May 11, 2021

Crack executables with gdb?

Home Forums Crack executables with gdb?

This topic contains 1 reply, has 2 voices, and was last updated by  NetflixMemes 1 month ago.

  • Author
    Posts
  • #382069

    anonymous
    Participant

    Hi, I’m a beginner in hacking and I have some Linux executables(Elf) from which I have to extract some data, the first one use several system sleeps and very long loops to avoid this data print, the data Is generated procedurally so I cannot just search, find and decode It in the binaries, so my first question Is, Is It possible to use gdb to skip sleeps and loops and how can I do It?
    The second executable gets an input and does some operations on It, when I try to reach the part of code that I’d like to execute I get segmentation fault error, It seems that the code was written to have this error on purpose. Reading the assembly code I found that segmentation fault is generated on some variables copy in or from DWORD PTR and BYTE PTR, I’ve also noticed that most of the times the pointers point to nothing(0x000…), In this case what should I do to get over this error and execute the code I want?
    Note that I don’t have debug symbols and source codes, just the elfs, both doesn’t have canaries + I have installed gef to have some additional help.

  • #382070

    NetflixMemes

    You could simplify your life by using Ghidra (free NSA reverse engineering tool).
    Frida might be a good tool to look into as well. It allows you to hook function calls in a given process so you could use it to nop the sleeps you’re talking about.
    nm is another tool you can use to simply get the methods in the binary.

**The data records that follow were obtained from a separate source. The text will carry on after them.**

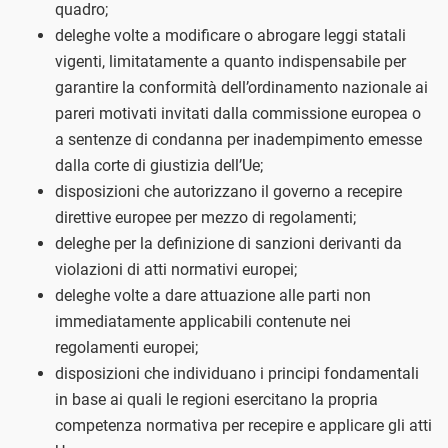
quadro;
deleghe volte a modificare o abrogare leggi statali
vigenti, limitatamente a quanto indispensabile per
garantire la conformità dell’ordinamento nazionale ai
pareri motivati invitati dalla commissione europea o
a sentenze di condanna per inadempimento emesse
dalla corte di giustizia dell’Ue;
disposizioni che autorizzano il governo a recepire
direttive europee per mezzo di regolamenti;
deleghe per la definizione di sanzioni derivanti da
violazioni di atti normativi europei;
deleghe volte a dare attuazione alle parti non
immediatamente applicabili contenute nei
regolamenti europei;
disposizioni che individuano i principi fondamentali
in base ai quali le regioni esercitano la propria
competenza normativa per recepire e applicare gli atti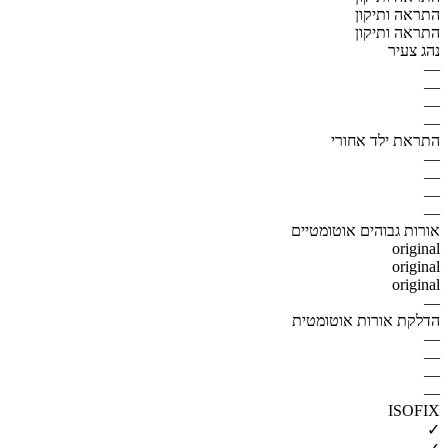
התראה ותיקון
התראה ותיקון
נהג צעיר
—
—
—
—
התראת ילד אחורי
—
—
—
—
אורות גבוהים אוטומטיים
original
original
original
—
הדלקת אורות אוטומטית
—
—
—
—
ISOFIX
✓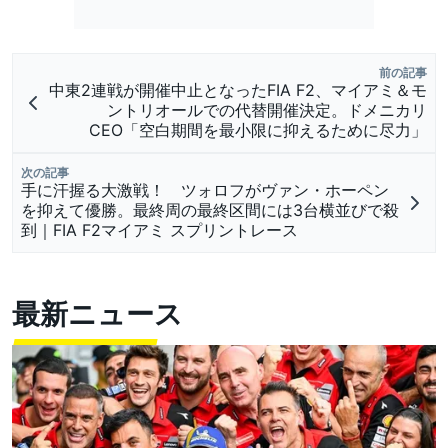
前の記事
中東2連戦が開催中止となったFIA F2、マイアミ＆モ
ントリオールでの代替開催決定。ドメニカリ
CEO「空白期間を最小限に抑えるために尽力」
次の記事
手に汗握る大激戦！ ツォロフがヴァン・ホーペン
を抑えて優勝。最終周の最終区間には3台横並びで殺
到｜FIA F2マイアミ スプリントレース
最新ニュース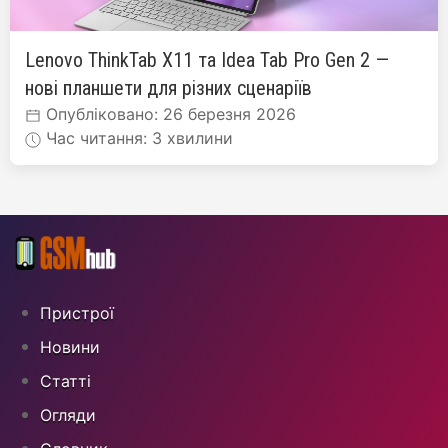
Lenovo ThinkTab X11 та Idea Tab Pro Gen 2 —
нові планшети для різних сценаріїв
Опубліковано: 26 березня 2026
Час читання: 3 хвилини
Пристрої
Новини
Статті
Огляди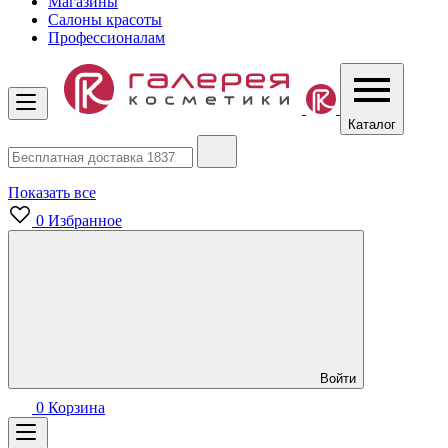
Магазины
Салоны красоты
Профессионалам
Каталог
Показать все
0
Избранное
Войти
0
Корзина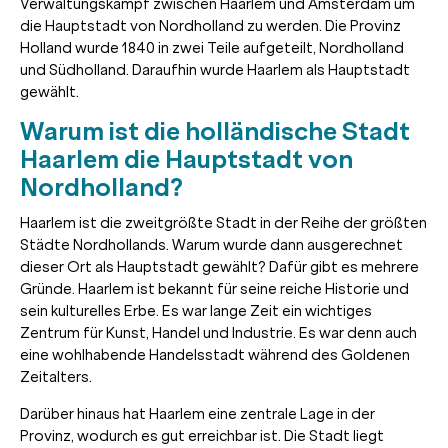
Verwaltungskampf zwischen Haarlem und Amsterdam um
die Hauptstadt von Nordholland zu werden. Die Provinz
Holland wurde 1840 in zwei Teile aufgeteilt, Nordholland
und Südholland. Daraufhin wurde Haarlem als Hauptstadt
gewählt.
Warum ist die holländische Stadt
Haarlem die Hauptstadt von
Nordholland?
Haarlem ist die zweitgrößte Stadt in der Reihe der größten
Städte Nordhollands. Warum wurde dann ausgerechnet
dieser Ort als Hauptstadt gewählt? Dafür gibt es mehrere
Gründe. Haarlem ist bekannt für seine reiche Historie und
sein kulturelles Erbe. Es war lange Zeit ein wichtiges
Zentrum für Kunst, Handel und Industrie. Es war denn auch
eine wohlhabende Handelsstadt während des Goldenen
Zeitalters.
Darüber hinaus hat Haarlem eine zentrale Lage in der
Provinz, wodurch es gut erreichbar ist. Die Stadt liegt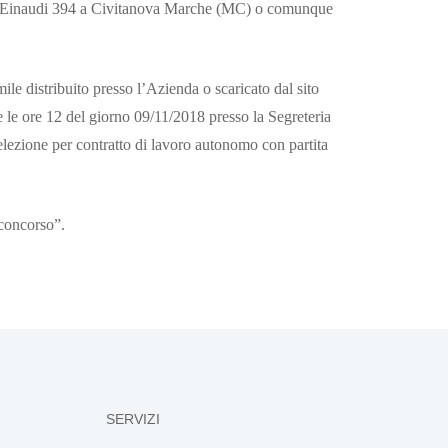
Via Einaudi 394 a Civitanova Marche (MC) o comunque
le distribuito presso l’Azienda o scaricato dal sito
le ore 12 del giorno 09/11/2018 presso la Segreteria
ezione per contratto di lavoro autonomo con partita
 concorso”.
SERVIZI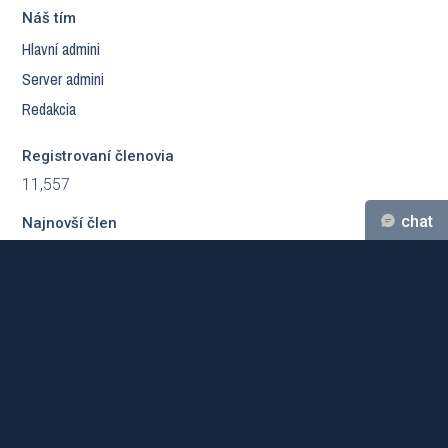
Náš tím
Hlavní admini
Server admini
Redakcia
Registrovaní členovia
11,557
chat
Najnovší člen
ifN
Sponzori
Archív
chatu
Musíte
byť
prihlásený,
aby ste
mohli
pridať
Designed
richcortez
& made by
Majo
©csportal 2006-2026.
správu.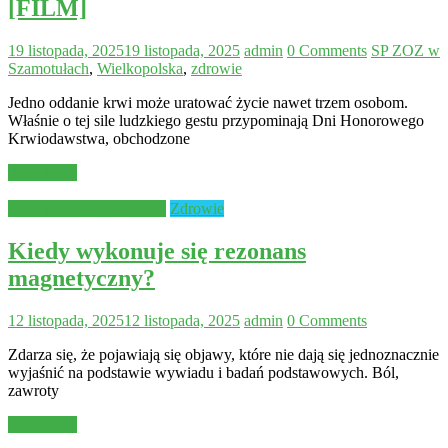
[FILM]
19 listopada, 2025
19 listopada, 2025
admin
0 Comments
SP ZOZ w
Szamotułach
,
Wielkopolska
,
zdrowie
Jedno oddanie krwi może uratować życie nawet trzem osobom.
Właśnie o tej sile ludzkiego gestu przypominają Dni Honorowego
Krwiodawstwa, obchodzone
Read more
Materiały Sponsorowane
Zdrowie
Kiedy wykonuje się rezonans
magnetyczny?
12 listopada, 2025
12 listopada, 2025
admin
0 Comments
Zdarza się, że pojawiają się objawy, które nie dają się jednoznacznie
wyjaśnić na podstawie wywiadu i badań podstawowych. Ból,
zawroty
Read more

    The null pointers are probably just pre-initialized variables that get used in the loop, the crash is probably preventing you from getting to the branch responsible for using them.

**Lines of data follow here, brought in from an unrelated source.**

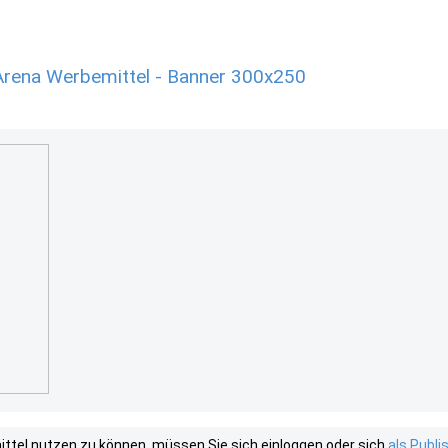
Arena Werbemittel - Banner 300x250
tel nutzen zu können, müssen Sie sich einloggen oder sich
als Publ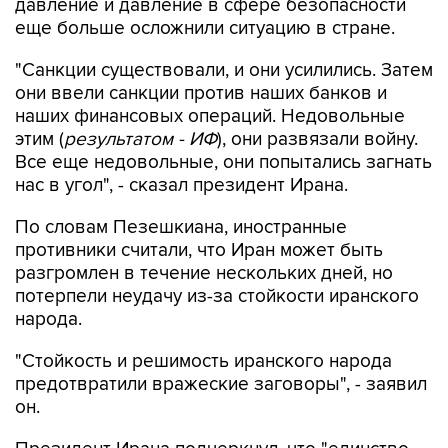
давление и давление в сфере безопасности
еще больше осложнили ситуацию в стране.
"Санкции существовали, и они усилились. Затем
они ввели санкции против наших банков и
наших финансовых операций. Недовольные
этим (
результатом - ИФ
), они развязали войну.
Все еще недовольные, они попытались загнать
нас в угол", - сказал президент Ирана.
По словам Пезешкиана, иностранные
противники считали, что Иран может быть
разгромлен в течение нескольких дней, но
потерпели неудачу из-за стойкости иранского
народа.
"Стойкость и решимость иранского народа
предотвратили вражеские заговоры", - заявил
он.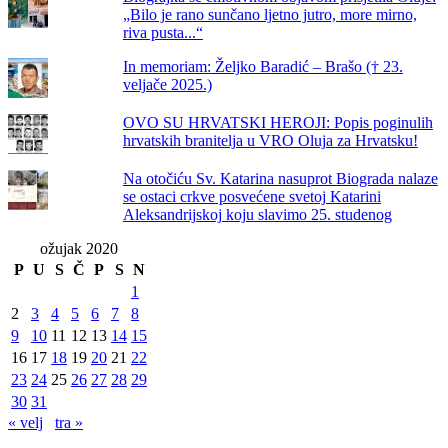
„Bilo je rano sunčano ljetno jutro, more mirno,
riva pusta...“
In memoriam: Željko Baradić – Brašo († 23.
veljače 2025.)
OVO SU HRVATSKI HEROJI: Popis poginulih
hrvatskih branitelja u VRO Oluja za Hrvatsku!
Na otočiću Sv. Katarina nasuprot Biograda nalaze
se ostaci crkve posvećene svetoj Katarini
Aleksandrijskoj koju slavimo 25. studenog
ožujak 2020
P
U
S
Č
P
S
N
1
2
3
4
5
6
7
8
9
10
11
12
13
14
15
16
17
18
19
20
21
22
23
24
25
26
27
28
29
30
31
« velj
tra »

    Good luck, and welcome to reverse engineering!

  • #382071

    MrKhutz

    I second the use of Ghidra.

    In gdb the ‘jump’ command might be what you want to skip to the execution of hard to access code. Without debug info (no line numbers) you need to use the address which I think would be ‘jump *0x0000576ae’ for example….

  • #382072

    DRusTheBus

    I can’t answer all of your questions, but with gdb you can set breakpoints to stop execution. You can either step through the code line by line or jump to specific points in the program/memory. I haven’t done this in years, but hopefully that’s enough of a start for you.

    Edit: depending on the type of file you have, you might be able to edit it to skip some sections. If there’s a loop with a break if ==1,000,000, you might be able to edit it to say break if !=1,000,000

You must be logged in to reply to this topic.